After another week or so of tests, I committed to the LL Bean Oxford Cloth wrinkle free shirts, ordering more in blue and another set in white. I was all-in now. It was showtime.
One year into the new wrinkle free era, I can report back that the shirts work like a charm and that the daily wear cycle has never been easier. Grab a suit, a white or blue button down, a tie, shoes, socks if you’re in the mood or seeing very stiff people, and you’re done. Instead of the dedicated cleaners laundry bag shuffle, I now just grab a handful of shirts, put them through the washer/dryer process, and then hang them back up (on wooden hangers—no more wire hangers ) and they’re ready for the next day or night. Couldn’t be easier.
Also economic. The LL Bean Oxford Cloth wrinkle shirts are about $29.00/shirt. They could have gone up since I wrote the first draft of this post. It costs $1.50 to have a shirt washed, starched, pressed, and placed on a hanger. After I’ve worn the shirt 19.3 times, it has paid for itself in saved laundry charges. The expense of owning one of LL Bean’s wrinkle free wonders is thus capped at $29.00.
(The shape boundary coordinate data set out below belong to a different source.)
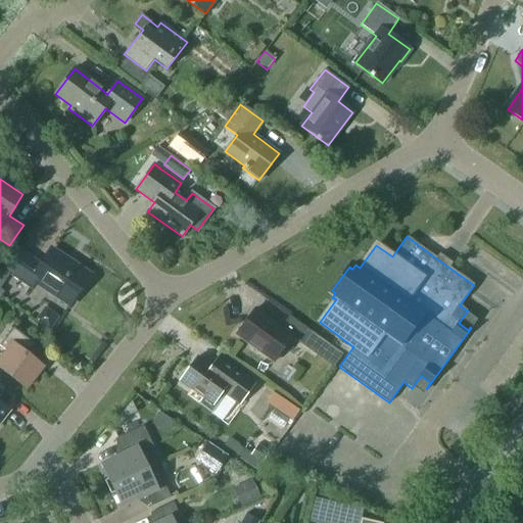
[(41,266),(17,249),(4,269),(33,288),(37,283),(69,304),(89,275),(51,249),(41,266)]
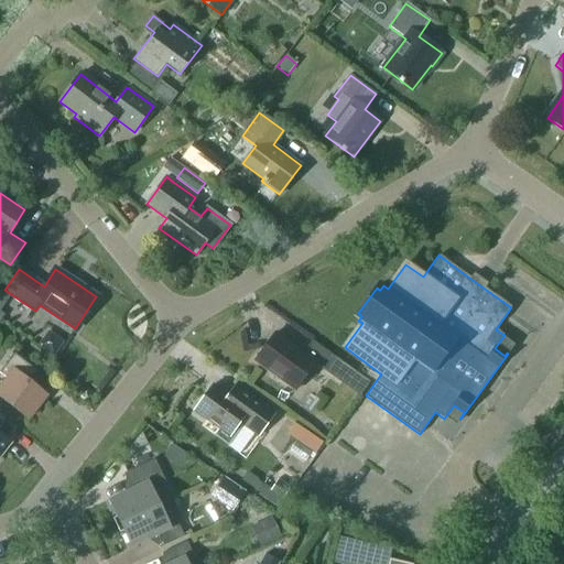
[(327,371),(337,358),(312,340),(303,353),(275,333),(255,361),(295,391),(315,362),(327,371)]
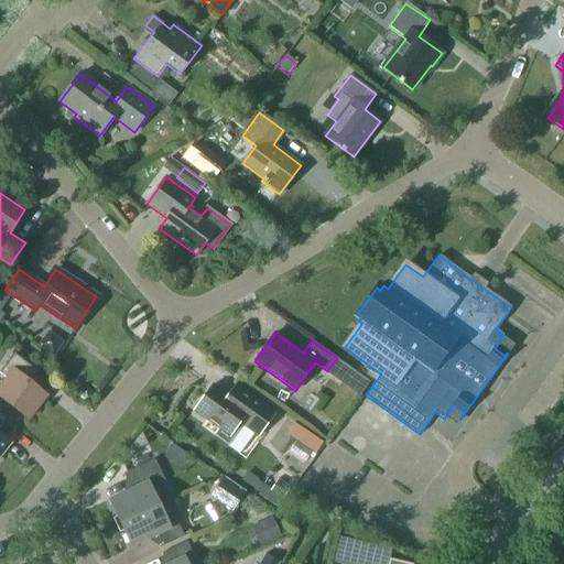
[(28,381),(36,370),(14,354),(0,371),(0,372),(8,379),(0,388),(0,397),(28,419),(46,396),(28,381)]
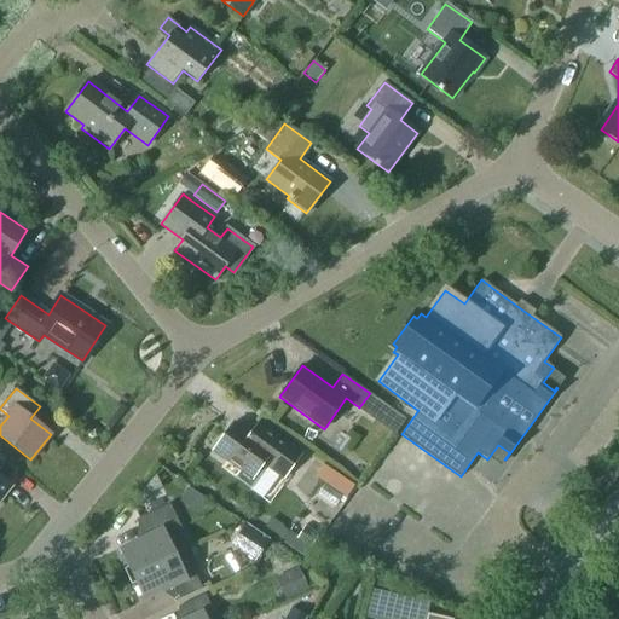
[(370,393),(359,408),(395,434),(406,420),(370,393)]
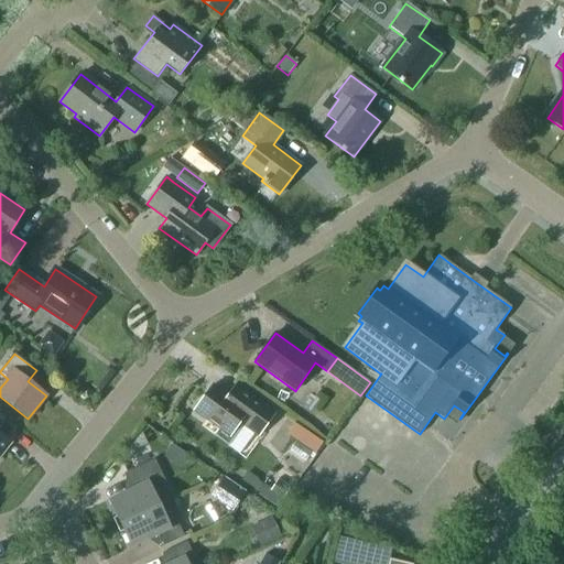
[(243,424),(259,435),(274,414),(236,386),(227,397),(213,386),(195,410),(219,429),(214,435),(228,445),(243,424)]
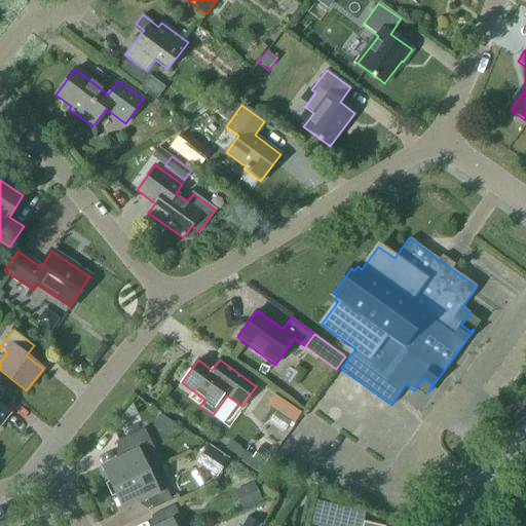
[(304,388),(295,402),(303,408),(313,395),(304,388)]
At the opposite end of the spectrum, an Oxford Cloth shirt from Brooks Brothers is about $60.00. And it must go to the cleaners to be useful again after it’s worn. That part of the ownership cycle goes on and on and so the expense of owning a Brooks Brother or any other type of shirt that requires weekly trips to the cleaners is open ended, not capped. It’s a small thing but it adds up (in my case to $1500 a year). If our government thought like this, our taxes might be lower, but that’s another story.
All of the preceding is leading to this one point: I now feel guilty about my relationship with my cleaners. For years, I had been their go-to guy on a weekly basis, wracking up rather imposing cleaning bills, sometimes hitting triple digits. There’s a loyalty thing. Now, I hardly stop by—my new LL Bean Oxford Cloth wrinkle free shirts don’t need a visit but occasionally, the other items in my wardrobe do—and when I do visit, I get this comment from my cleaners; “Where have you been? We haven’t seen you in a while? “
My response, always the same, and shaded with a certain type of commercial guilt:”I’ve been traveling”. I always include one of my racing team shirts—or two—so the fiction that I’ve been traveling seems plausible, but I know, and maybe they do as well, that another shirt has come between us: an LL Bean Oxford Cloth wrinkle free shirt.
Guess I’ll have to look elsewhere for my 2016 handout calendar. Just hope I don’t get asked to return one (or both) of the laundry bags. Those are very useful.